How Much is 131 Million Dollars? Putting Numbers in Perspective with Compositional Descriptions
This addresses the challenge of making numerical information more accessible and interpretable for general readers, though it is incremental as it builds on existing methods with specific enhancements.
The paper tackles the problem of helping readers understand large numbers by automatically generating contextual descriptions, achieving a 15.2% F1 improvement in formula construction and a 12.5 BLEU point improvement in description generation over baselines.
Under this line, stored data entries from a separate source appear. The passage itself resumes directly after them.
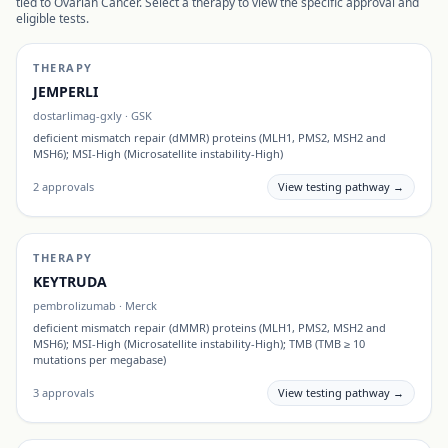
tied to
Ovarian Cancer
. Select a therapy to view the specific approval and
eligible tests.
THERAPY
JEMPERLI
dostarlimag-gxly
·
GSK
deficient mismatch repair (dMMR) proteins (MLH1, PMS2, MSH2 and
MSH6); MSI-High (Microsatellite instability-High)
2
approvals
View testing pathway →
THERAPY
KEYTRUDA
pembrolizumab
·
Merck
deficient mismatch repair (dMMR) proteins (MLH1, PMS2, MSH2 and
MSH6); MSI-High (Microsatellite instability-High); TMB (TMB ≥ 10
mutations per megabase)
3
approvals
View testing pathway →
How much is 131 million US dollars? To help readers put such numbers in context, we propose a new task of automatically generating short descriptions known as perspectives, e.g. "$131 million is about the cost to employ everyone in Texas over a lunch period". First, we collect a dataset of numeric mentions in news articles, where each mention is labeled with a set of rated perspectives. We then propose a system to generate these descriptions consisting of two steps: formula construction and description generation. In construction, we compose formulae from numeric facts in a knowledge base and rank the resulting formulas based on familiarity, numeric proximity and semantic compatibility. In generation, we convert a formula into natural language using a sequence-to-sequence recurrent neural network. Our system obtains a 15.2% F1 improvement over a non-compositional baseline at formula construction and a 12.5 BLEU point improvement over a baseline description generation.